Last year saw BMW's smallest hatchback morph into BMW's smallest coupe and convertible.
There's more to come on the 1 Series front - a X1 mini off-roader and even a sedan are on the cards - but for the moment, the extensive re-engineering work to turn a five-door into two two-doors was more than enough to give them COTY eligibility. With the likes of the 120i Convertible weighing in at just $52,900, sales far exceed COTY's requirement of at least 250 units per annum.
On the COTY catwalk - where judges got to poke, prod, sit in, examine and learn about the cars before driving them - the 1 Series duo got a qualified nod of approval. The proportions are a little weird thanks to a high roof, stumpy boot and long bonnet, the latter to accommodate an in-line six. The 135i shouts its intentions with an M-Sport bodykit. Better than adequate rear leg room led the 190cm Poppitt to describe the packaging as "pretty bloody good", although others were less enthusiastic about available head room in the coupe, or the rear-seat narrowness of the convertible enforced by the folding roof mechanism.

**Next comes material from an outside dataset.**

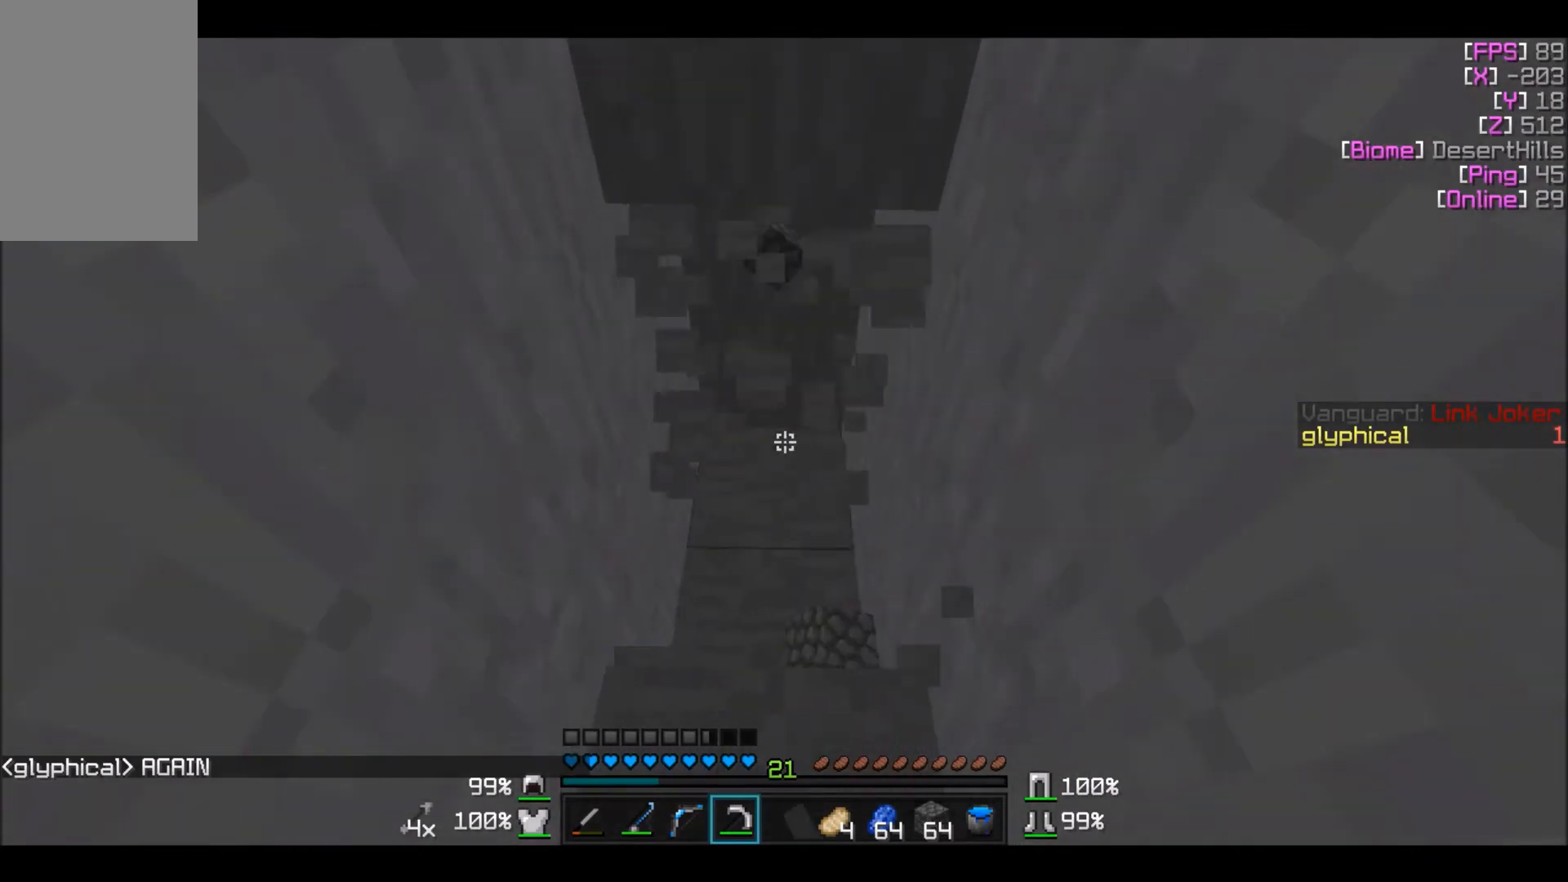
{"keys": ["w"], "mouse": ["left"], "events": []}
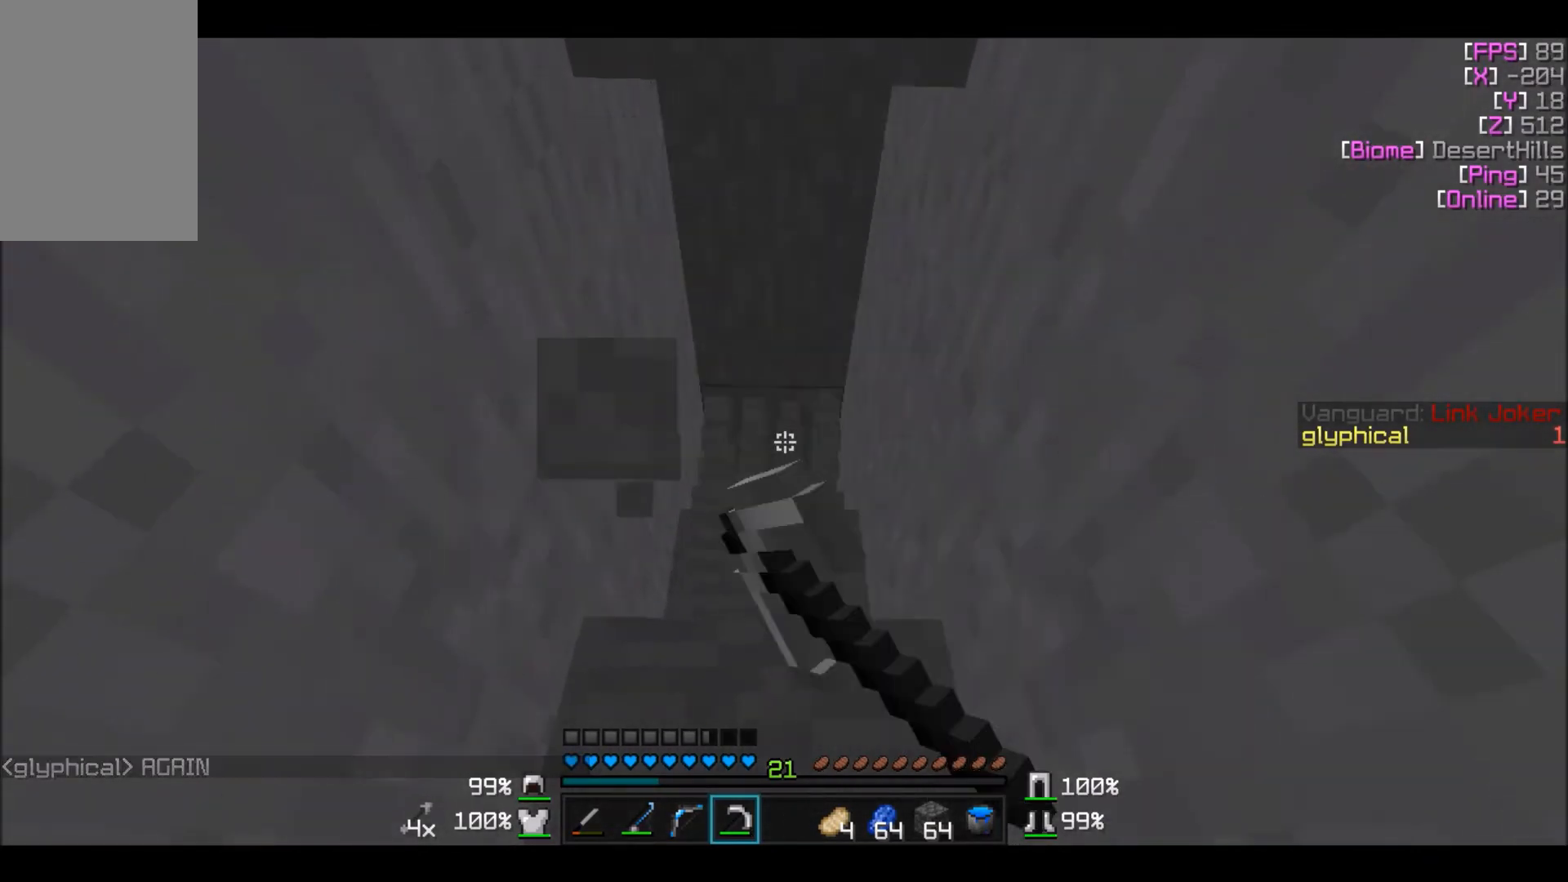
{"keys": ["w"], "mouse": ["left"], "events": []}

Our selections from the range started with the 2.0-litre four-cylinder 120i and 3.0-litre six 125i Convertibles through to the 125i Coupe and brawny 135i turbo six Coupe. Given the latter is being favourably compared with past M3s, its $72,230 price tag seems relatively affordable, but against other respected chop-tops like the VW Eos, the Convertible's (up to $80,000) sticker seemed excessive.
Driving any BMW should be a joyful experience, and on the whole, the latest 1 Series variants didn't disappoint. Sheer performance from the 135i was tempered by the atmo engine's absolute smoothness, and its useful balance of power and precision in what is, after all, a relatively lightweight and short wheelbase car. "Love that engine" said Stahl, and although noting the 135i's "knuckly" manual gearbox action, declared it "one hell of a package".
Electronic stability control was adjudged to be finely attenuated on any model, acting promptly on the slippery dirt section but not shutting down forward progress completely. Or, it could be completely switched off if needed. Not that this was such a good idea in the 135i on the bitumen handling sections; its 225kW and 400Nm in less than 1500kg of car constantly tested traction.
We treated the roofed and roofless models as separate variants, but did the convertibles lose out in any way to the coupes? The weight penalty is around 100kg, boot space is reduced by 65 litres with the soft-top in place (or 110 litres folded) and on the whole, judges found the relatively small loss of body rigidity acceptable. "Not a lot of evidence of scuttle shake with the roof down," Newton surmised.
So, no gripes with the 1 Series Coupe or Convertible? Well, there were a few niggles, and they added up. I'm not a great fan of the ride, which is supple enough up to a point but quickly runs out of suspension travel and becomes harsh over really rough stuff. Or perhaps it's those standard run-flat tyres. Robbo bemoaned the "heavy steering at low speeds" (whereas Poppitt loved "the heavy, meaty steering") and the twitchy, powerful 135i felt "a bit too much engine for the package," according to Bulmer.
That's not taking into account a spooky chain of problems with the 1 Series variants we tested. The seat height adjustment broke in one of the cars, but it was the 120i Convertible that was worst affected. The lower control arm on its right front suspension went banana-shaped, leaving the front wheels pointing cockeyed in two directions. It probably bounced badly off something on the dirt loop, but to so comprehensively bend a substantial component without anyone noticing the hit seemed strange and disconcerting.
Both variants scored highly on safety, with the obvious exclusion of curtain airbags on the convertibles, although its side bags offer head and thorax protection, and they have natty pop-up roll-over protection behind the rear seats. Environmentally, it is slightly above average thanks to the lack of mass and the most popular variant - the 120i Convertible - having a relatively efficient engine.
But both the 1 Series Coupe and Convertible missed the cut. There's no doubt they are exciting cars to drive, especially those with larger engines, and the 125i Coupe was universally praised as being the sweetest of the bunch. Doubts over value, rear-seat accommodation and ride comfort caused judges to mark the 1 Series twins about mid-field, and there was polarisation about whether the powerful 135i was as well-rounded as BMW's best coupes. And to progress to the next round of Car of the Year 2008 that just wasn't quite good enough.